Every entry below must appear again, exactly as written.

────────────────────────────────────────

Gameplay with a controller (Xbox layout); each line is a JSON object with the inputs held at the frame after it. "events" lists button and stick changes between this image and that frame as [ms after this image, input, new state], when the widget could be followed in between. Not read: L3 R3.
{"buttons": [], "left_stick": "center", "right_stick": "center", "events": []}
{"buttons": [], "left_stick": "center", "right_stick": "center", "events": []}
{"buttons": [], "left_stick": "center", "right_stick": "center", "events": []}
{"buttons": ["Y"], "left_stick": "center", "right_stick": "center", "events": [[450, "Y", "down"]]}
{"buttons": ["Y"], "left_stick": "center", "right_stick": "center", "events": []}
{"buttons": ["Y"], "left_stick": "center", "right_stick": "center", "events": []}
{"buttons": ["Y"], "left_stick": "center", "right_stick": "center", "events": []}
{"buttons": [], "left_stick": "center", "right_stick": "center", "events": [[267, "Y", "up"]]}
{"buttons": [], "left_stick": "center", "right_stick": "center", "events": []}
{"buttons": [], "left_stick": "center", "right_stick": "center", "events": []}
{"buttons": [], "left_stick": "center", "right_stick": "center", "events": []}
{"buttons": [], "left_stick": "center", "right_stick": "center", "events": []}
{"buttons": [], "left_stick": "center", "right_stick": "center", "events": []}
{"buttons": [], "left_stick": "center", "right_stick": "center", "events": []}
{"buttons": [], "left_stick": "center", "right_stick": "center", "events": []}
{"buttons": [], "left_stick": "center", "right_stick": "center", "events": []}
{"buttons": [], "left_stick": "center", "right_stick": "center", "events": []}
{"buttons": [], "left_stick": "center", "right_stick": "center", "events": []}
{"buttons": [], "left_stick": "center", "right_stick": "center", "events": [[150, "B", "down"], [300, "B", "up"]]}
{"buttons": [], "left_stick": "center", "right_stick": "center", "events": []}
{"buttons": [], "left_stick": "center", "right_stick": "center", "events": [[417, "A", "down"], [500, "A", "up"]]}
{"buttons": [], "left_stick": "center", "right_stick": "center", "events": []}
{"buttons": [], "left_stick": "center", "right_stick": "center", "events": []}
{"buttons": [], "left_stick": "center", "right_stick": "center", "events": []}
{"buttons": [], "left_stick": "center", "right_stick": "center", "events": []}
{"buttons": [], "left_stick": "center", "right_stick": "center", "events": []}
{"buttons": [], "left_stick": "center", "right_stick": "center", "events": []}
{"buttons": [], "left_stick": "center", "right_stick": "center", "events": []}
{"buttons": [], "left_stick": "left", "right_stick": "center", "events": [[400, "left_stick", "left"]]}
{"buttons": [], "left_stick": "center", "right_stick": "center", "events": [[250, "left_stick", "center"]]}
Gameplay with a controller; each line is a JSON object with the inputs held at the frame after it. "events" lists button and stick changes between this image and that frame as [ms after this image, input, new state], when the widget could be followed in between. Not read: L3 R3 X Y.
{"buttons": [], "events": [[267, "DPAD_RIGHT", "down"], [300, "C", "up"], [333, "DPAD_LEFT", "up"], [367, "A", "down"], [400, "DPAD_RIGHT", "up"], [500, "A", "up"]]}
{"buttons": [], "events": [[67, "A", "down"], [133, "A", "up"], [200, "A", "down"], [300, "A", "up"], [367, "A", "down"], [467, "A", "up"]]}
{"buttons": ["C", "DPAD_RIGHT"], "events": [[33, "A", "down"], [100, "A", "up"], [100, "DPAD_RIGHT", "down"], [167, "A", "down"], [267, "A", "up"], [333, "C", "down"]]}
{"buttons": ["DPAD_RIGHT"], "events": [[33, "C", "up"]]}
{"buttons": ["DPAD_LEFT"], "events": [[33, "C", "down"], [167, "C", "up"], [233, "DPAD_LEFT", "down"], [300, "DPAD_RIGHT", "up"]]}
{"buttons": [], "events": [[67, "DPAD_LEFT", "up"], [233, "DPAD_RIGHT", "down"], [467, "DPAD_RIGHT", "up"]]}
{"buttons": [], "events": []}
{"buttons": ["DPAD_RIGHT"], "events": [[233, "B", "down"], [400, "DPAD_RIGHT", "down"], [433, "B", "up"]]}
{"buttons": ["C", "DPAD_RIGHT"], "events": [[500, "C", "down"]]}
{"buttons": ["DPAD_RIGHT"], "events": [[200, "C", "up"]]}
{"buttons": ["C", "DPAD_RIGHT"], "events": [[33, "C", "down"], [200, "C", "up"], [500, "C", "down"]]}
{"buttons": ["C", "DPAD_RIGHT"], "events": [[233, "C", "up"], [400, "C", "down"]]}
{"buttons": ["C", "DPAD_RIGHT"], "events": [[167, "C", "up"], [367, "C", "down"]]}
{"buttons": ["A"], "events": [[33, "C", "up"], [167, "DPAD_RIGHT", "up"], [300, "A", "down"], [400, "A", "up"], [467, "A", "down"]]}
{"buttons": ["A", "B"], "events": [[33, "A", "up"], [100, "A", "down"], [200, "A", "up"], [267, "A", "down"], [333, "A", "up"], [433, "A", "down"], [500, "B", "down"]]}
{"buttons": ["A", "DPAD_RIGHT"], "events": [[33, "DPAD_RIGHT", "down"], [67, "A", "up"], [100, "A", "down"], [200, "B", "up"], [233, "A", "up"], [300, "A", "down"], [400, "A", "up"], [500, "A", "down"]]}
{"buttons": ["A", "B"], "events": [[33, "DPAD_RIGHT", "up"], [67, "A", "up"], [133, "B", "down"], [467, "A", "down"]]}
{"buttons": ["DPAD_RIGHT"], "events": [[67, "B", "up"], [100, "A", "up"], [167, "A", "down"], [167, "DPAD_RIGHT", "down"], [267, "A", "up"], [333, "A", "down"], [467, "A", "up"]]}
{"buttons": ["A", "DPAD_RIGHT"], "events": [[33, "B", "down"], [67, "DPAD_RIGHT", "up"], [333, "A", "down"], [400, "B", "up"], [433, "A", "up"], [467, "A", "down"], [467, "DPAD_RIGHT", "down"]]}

────────────────────────────────────────

▶ **Output of the task**
Gameplay with a controller (Xbox layout); each line is a JSON object with the inputs held at the frame after it. "events" lists button and stick changes between this image and that frame as [ms after this image, input, new state], when the widget could be followed in between. Not read: L3 R3.
{"buttons": [], "left_stick": "center", "right_stick": "center", "events": []}
{"buttons": [], "left_stick": "center", "right_stick": "center", "events": []}
{"buttons": [], "left_stick": "center", "right_stick": "center", "events": []}
{"buttons": ["Y"], "left_stick": "center", "right_stick": "center", "events": [[450, "Y", "down"]]}
{"buttons": ["Y"], "left_stick": "center", "right_stick": "center", "events": []}
{"buttons": ["Y"], "left_stick": "center", "right_stick": "center", "events": []}
{"buttons": ["Y"], "left_stick": "center", "right_stick": "center", "events": []}
{"buttons": [], "left_stick": "center", "right_stick": "center", "events": [[267, "Y", "up"]]}
{"buttons": [], "left_stick": "center", "right_stick": "center", "events": []}
{"buttons": [], "left_stick": "center", "right_stick": "center", "events": []}
{"buttons": [], "left_stick": "center", "right_stick": "center", "events": []}
{"buttons": [], "left_stick": "center", "right_stick": "center", "events": []}
{"buttons": [], "left_stick": "center", "right_stick": "center", "events": []}
{"buttons": [], "left_stick": "center", "right_stick": "center", "events": []}
{"buttons": [], "left_stick": "center", "right_stick": "center", "events": []}
{"buttons": [], "left_stick": "center", "right_stick": "center", "events": []}
{"buttons": [], "left_stick": "center", "right_stick": "center", "events": []}
{"buttons": [], "left_stick": "center", "right_stick": "center", "events": []}
{"buttons": [], "left_stick": "center", "right_stick": "center", "events": [[150, "B", "down"], [300, "B", "up"]]}
{"buttons": [], "left_stick": "center", "right_stick": "center", "events": []}
{"buttons": [], "left_stick": "center", "right_stick": "center", "events": [[417, "A", "down"], [500, "A", "up"]]}
{"buttons": [], "left_stick": "center", "right_stick": "center", "events": []}
{"buttons": [], "left_stick": "center", "right_stick": "center", "events": []}
{"buttons": [], "left_stick": "center", "right_stick": "center", "events": []}
{"buttons": [], "left_stick": "center", "right_stick": "center", "events": []}
{"buttons": [], "left_stick": "center", "right_stick": "center", "events": []}
{"buttons": [], "left_stick": "center", "right_stick": "center", "events": []}
{"buttons": [], "left_stick": "center", "right_stick": "center", "events": []}
{"buttons": [], "left_stick": "left", "right_stick": "center", "events": [[400, "left_stick", "left"]]}
{"buttons": [], "left_stick": "center", "right_stick": "center", "events": [[250, "left_stick", "center"]]}
Gameplay with a controller; each line is a JSON object with the inputs held at the frame after it. "events" lists button and stick changes between this image and that frame as [ms after this image, input, new state], when the widget could be followed in between. Not read: L3 R3 X Y.
{"buttons": [], "events": [[267, "DPAD_RIGHT", "down"], [300, "C", "up"], [333, "DPAD_LEFT", "up"], [367, "A", "down"], [400, "DPAD_RIGHT", "up"], [500, "A", "up"]]}
{"buttons": [], "events": [[67, "A", "down"], [133, "A", "up"], [200, "A", "down"], [300, "A", "up"], [367, "A", "down"], [467, "A", "up"]]}
{"buttons": ["C", "DPAD_RIGHT"], "events": [[33, "A", "down"], [100, "A", "up"], [100, "DPAD_RIGHT", "down"], [167, "A", "down"], [267, "A", "up"], [333, "C", "down"]]}
{"buttons": ["DPAD_RIGHT"], "events": [[33, "C", "up"]]}
{"buttons": ["DPAD_LEFT"], "events": [[33, "C", "down"], [167, "C", "up"], [233, "DPAD_LEFT", "down"], [300, "DPAD_RIGHT", "up"]]}
{"buttons": [], "events": [[67, "DPAD_LEFT", "up"], [233, "DPAD_RIGHT", "down"], [467, "DPAD_RIGHT", "up"]]}
{"buttons": [], "events": []}
{"buttons": ["DPAD_RIGHT"], "events": [[233, "B", "down"], [400, "DPAD_RIGHT", "down"], [433, "B", "up"]]}
{"buttons": ["C", "DPAD_RIGHT"], "events": [[500, "C", "down"]]}
{"buttons": ["DPAD_RIGHT"], "events": [[200, "C", "up"]]}
{"buttons": ["C", "DPAD_RIGHT"], "events": [[33, "C", "down"], [200, "C", "up"], [500, "C", "down"]]}
{"buttons": ["C", "DPAD_RIGHT"], "events": [[233, "C", "up"], [400, "C", "down"]]}
{"buttons": ["C", "DPAD_RIGHT"], "events": [[167, "C", "up"], [367, "C", "down"]]}
{"buttons": ["A"], "events": [[33, "C", "up"], [167, "DPAD_RIGHT", "up"], [300, "A", "down"], [400, "A", "up"], [467, "A", "down"]]}
{"buttons": ["A", "B"], "events": [[33, "A", "up"], [100, "A", "down"], [200, "A", "up"], [267, "A", "down"], [333, "A", "up"], [433, "A", "down"], [500, "B", "down"]]}
{"buttons": ["A", "DPAD_RIGHT"], "events": [[33, "DPAD_RIGHT", "down"], [67, "A", "up"], [100, "A", "down"], [200, "B", "up"], [233, "A", "up"], [300, "A", "down"], [400, "A", "up"], [500, "A", "down"]]}
{"buttons": ["A", "B"], "events": [[33, "DPAD_RIGHT", "up"], [67, "A", "up"], [133, "B", "down"], [467, "A", "down"]]}
{"buttons": ["DPAD_RIGHT"], "events": [[67, "B", "up"], [100, "A", "up"], [167, "A", "down"], [167, "DPAD_RIGHT", "down"], [267, "A", "up"], [333, "A", "down"], [467, "A", "up"]]}
{"buttons": ["A", "DPAD_RIGHT"], "events": [[33, "B", "down"], [67, "DPAD_RIGHT", "up"], [333, "A", "down"], [400, "B", "up"], [433, "A", "up"], [467, "A", "down"], [467, "DPAD_RIGHT", "down"]]}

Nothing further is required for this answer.